-------- Data for this task

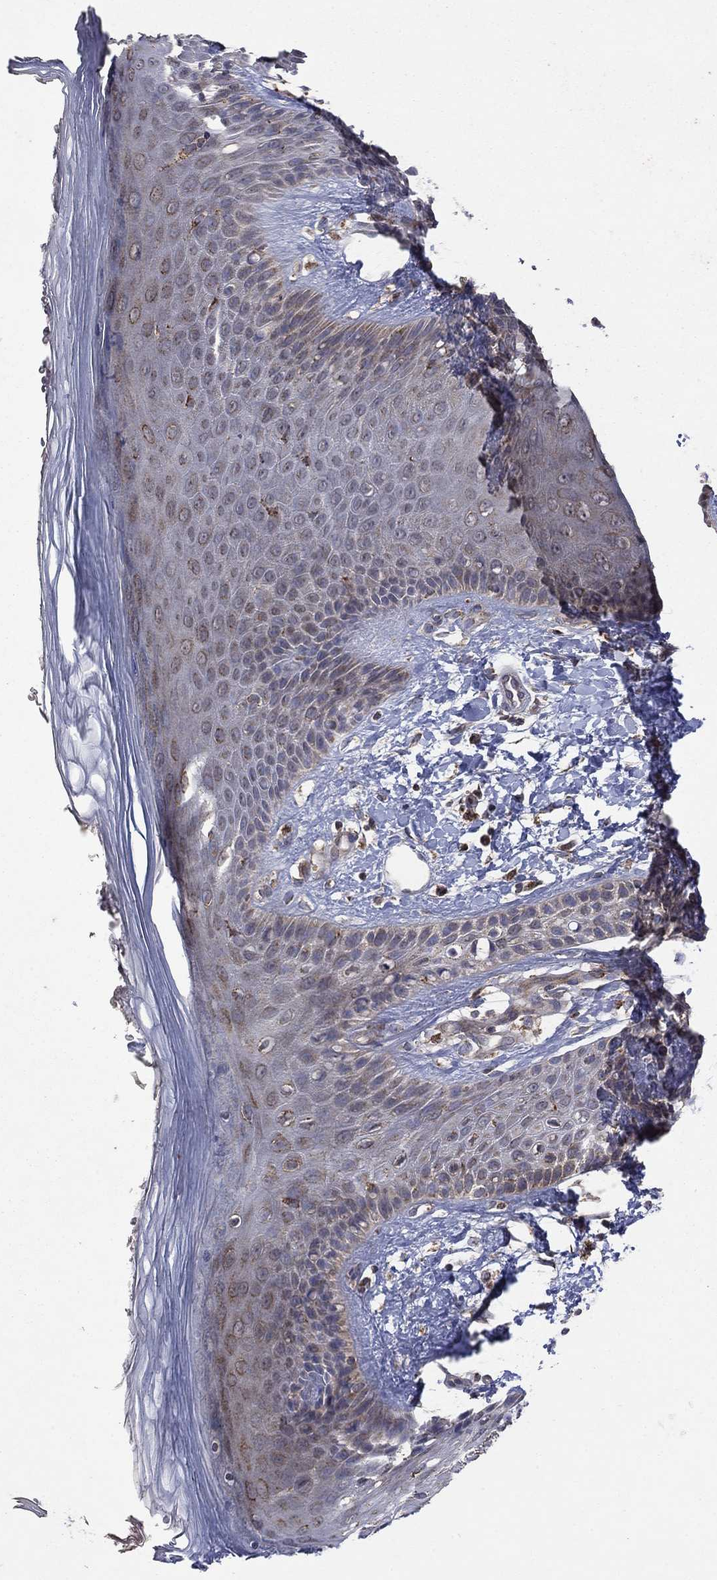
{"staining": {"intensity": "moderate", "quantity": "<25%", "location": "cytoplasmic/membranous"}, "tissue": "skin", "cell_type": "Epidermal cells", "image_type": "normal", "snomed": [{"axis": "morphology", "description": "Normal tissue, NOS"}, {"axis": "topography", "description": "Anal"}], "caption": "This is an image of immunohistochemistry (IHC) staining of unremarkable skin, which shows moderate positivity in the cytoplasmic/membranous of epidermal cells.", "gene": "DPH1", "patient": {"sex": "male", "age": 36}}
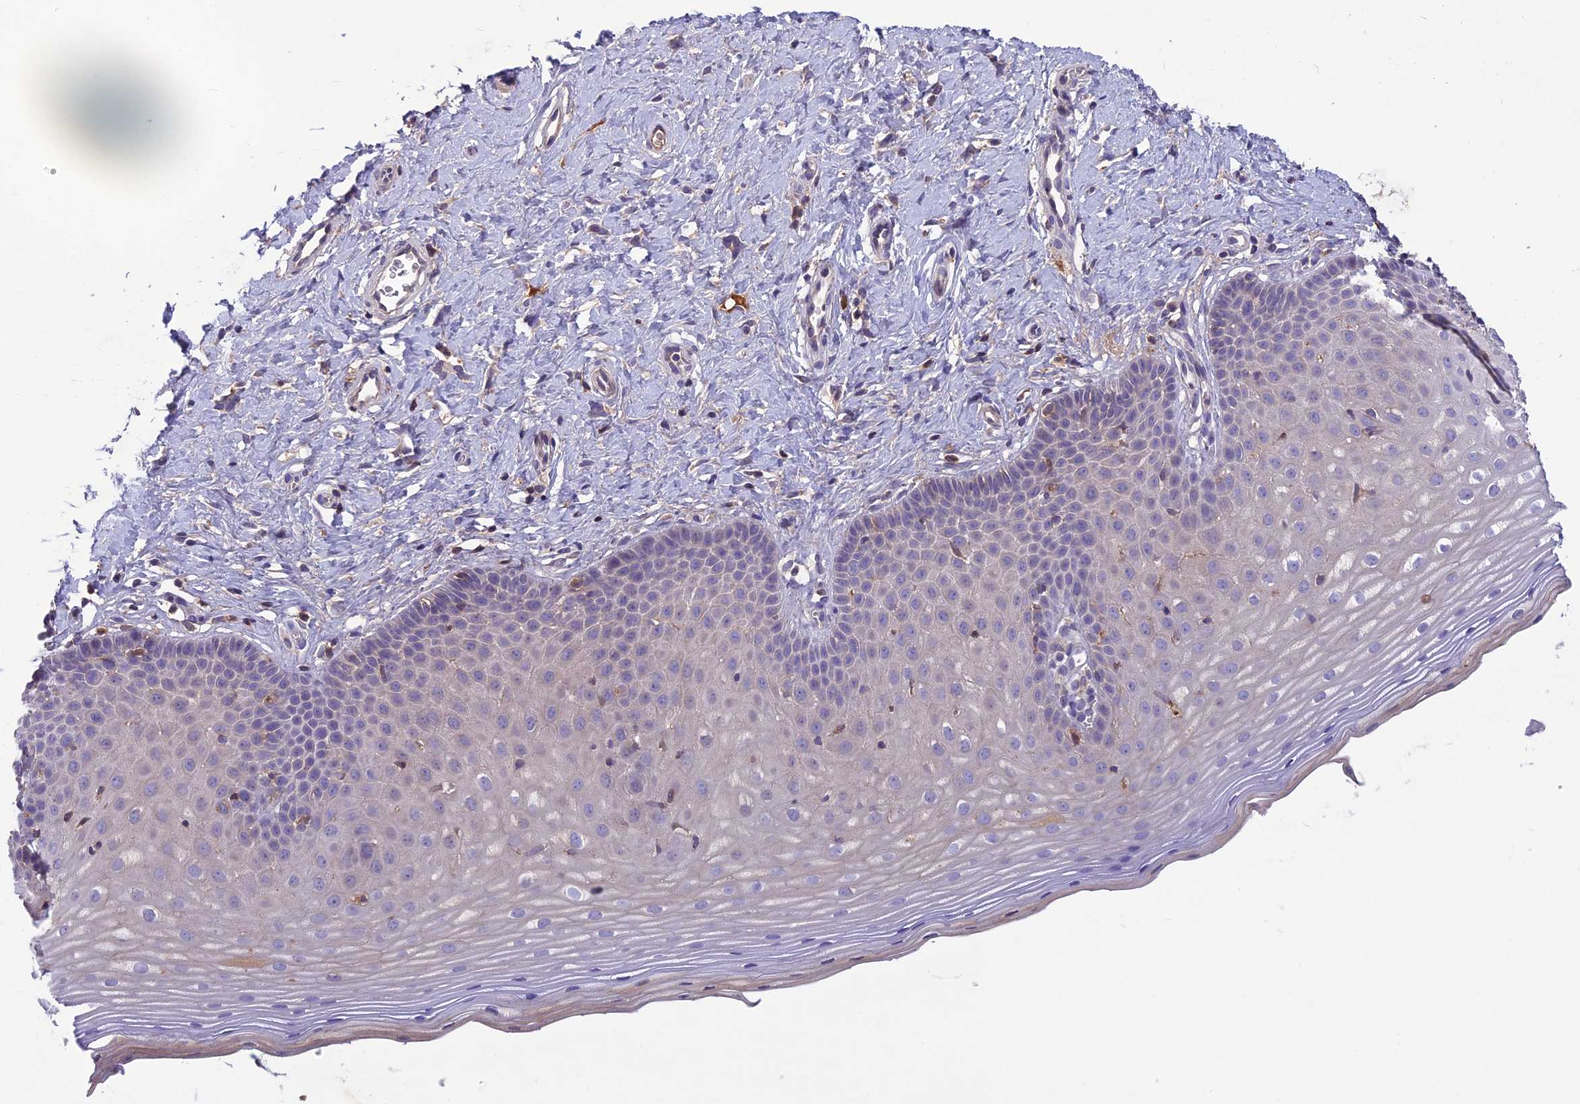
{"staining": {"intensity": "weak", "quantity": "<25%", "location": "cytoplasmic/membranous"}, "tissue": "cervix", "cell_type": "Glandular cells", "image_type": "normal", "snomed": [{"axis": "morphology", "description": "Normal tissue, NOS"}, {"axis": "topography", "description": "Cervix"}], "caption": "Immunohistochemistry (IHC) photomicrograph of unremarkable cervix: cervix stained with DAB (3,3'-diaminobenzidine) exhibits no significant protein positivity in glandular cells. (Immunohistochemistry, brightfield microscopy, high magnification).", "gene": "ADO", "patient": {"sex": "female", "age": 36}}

----------------
-------- Data for this task

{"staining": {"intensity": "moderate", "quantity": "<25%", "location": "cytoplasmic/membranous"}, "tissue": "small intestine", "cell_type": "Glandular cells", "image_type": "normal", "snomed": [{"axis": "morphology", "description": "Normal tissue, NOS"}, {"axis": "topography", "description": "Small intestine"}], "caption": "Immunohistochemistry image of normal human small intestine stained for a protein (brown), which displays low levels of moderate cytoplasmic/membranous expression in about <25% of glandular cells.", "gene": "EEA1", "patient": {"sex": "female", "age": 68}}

----------------

Work request »
Scan the data above and copy each line containing the word "moderate".

Your solution »
{"staining": {"intensity": "moderate", "quantity": "<25%", "location": "cytoplasmic/membranous"}, "tissue": "skin", "cell_type": "Epidermal cells", "image_type": "normal", "snomed": [{"axis": "morphology", "description": "Normal tissue, NOS"}, {"axis": "topography", "description": "Anal"}], "caption": "This is an image of immunohistochemistry (IHC) staining of unremarkable skin, which shows moderate positivity in the cytoplasmic/membranous of epidermal cells.", "gene": "DPH1", "patient": {"sex": "male", "age": 36}}
{"staining": {"intensity": "moderate", "quantity": "<25%", "location": "cytoplasmic/membranous"}, "tissue": "small intestine", "cell_type": "Glandular cells", "image_type": "normal", "snomed": [{"axis": "morphology", "description": "Normal tissue, NOS"}, {"axis": "topography", "description": "Small intestine"}], "caption": "Immunohistochemistry image of normal human small intestine stained for a protein (brown), which displays low levels of moderate cytoplasmic/membranous expression in about <25% of glandular cells.", "gene": "EEA1", "patient": {"sex": "female", "age": 68}}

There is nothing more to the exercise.